* **REQUIRED TASK**
Transcribe the stretch from "I've had a 2" through "with the behaviour." in the forum excerpt on Modbus spindle control.

For clarity, I still have the spindle configured to use enable / direction / PWM pins but these are not connected. I read the spindle state in daemon.g and send the relevant Modbus requests to start it and control the speed.

I've had a 2 second comms timeout set on the VFD so if there's no Modbus status check within 2 seconds the VFD will stop automatically.

There's a lot of functionality I could add to this to e-stop / pause / whatever if the VFD reports the spindle stopped or at high load or is completely unresponsive, but for the moment I'm pretty happy with the behaviour.

NineMile

So I've been thinking about how spindle control could be integrated directly into RRF in a manner that wouldn't require a HAL to be written in C++ for each type of VFD, and the approach that seems to make sense thus far is to implement a modbus device type that can be assigned to an address on a configured aux port, and then assigned to a spindle of type modbus.

* **STORED RECORDS**
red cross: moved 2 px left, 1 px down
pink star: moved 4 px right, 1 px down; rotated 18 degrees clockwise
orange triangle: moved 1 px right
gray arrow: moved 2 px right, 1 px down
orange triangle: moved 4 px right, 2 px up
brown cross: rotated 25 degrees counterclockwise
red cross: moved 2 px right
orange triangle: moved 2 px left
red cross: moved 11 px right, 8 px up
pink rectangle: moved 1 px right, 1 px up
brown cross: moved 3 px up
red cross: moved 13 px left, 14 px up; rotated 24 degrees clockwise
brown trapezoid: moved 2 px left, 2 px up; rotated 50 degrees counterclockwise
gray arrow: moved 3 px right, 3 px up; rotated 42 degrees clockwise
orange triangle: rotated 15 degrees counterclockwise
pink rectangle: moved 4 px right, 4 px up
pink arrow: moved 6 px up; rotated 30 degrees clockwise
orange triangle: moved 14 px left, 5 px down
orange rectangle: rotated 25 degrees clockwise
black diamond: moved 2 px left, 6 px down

---

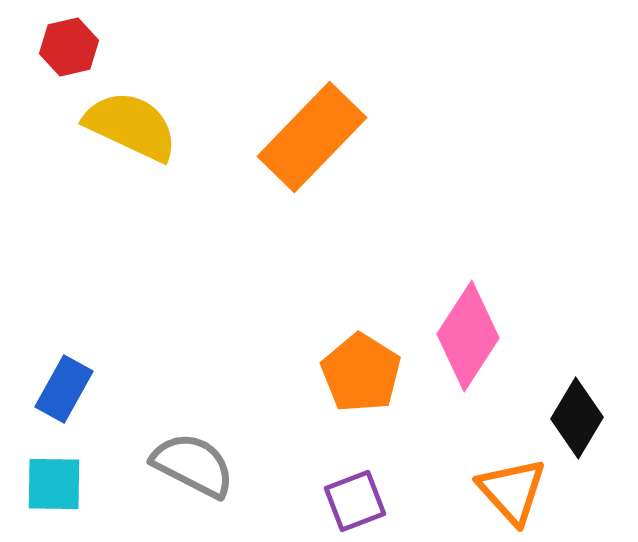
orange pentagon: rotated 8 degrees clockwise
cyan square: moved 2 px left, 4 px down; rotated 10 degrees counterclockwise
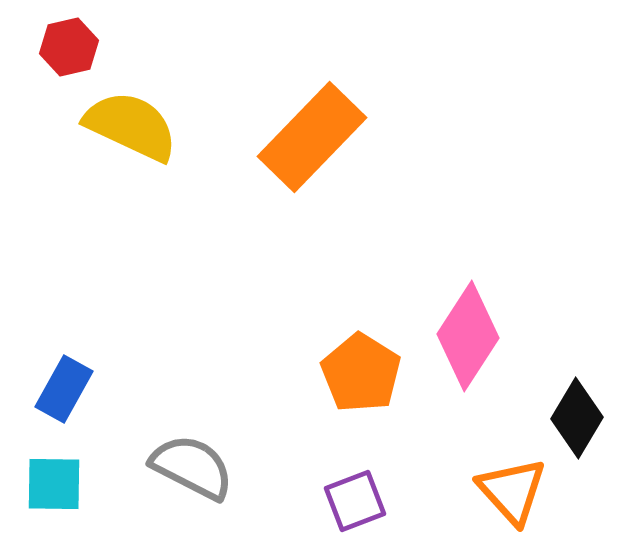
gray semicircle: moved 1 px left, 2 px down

* **RESULT OF THE EXERCISE**
I've had a 2 second comms timeout set on the VFD so if there's no Modbus status check within 2 seconds the VFD will stop automatically.

There's a lot of functionality I could add to this to e-stop / pause / whatever if the VFD reports the spindle stopped or at high load or is completely unresponsive, but for the moment I'm pretty happy with the behaviour.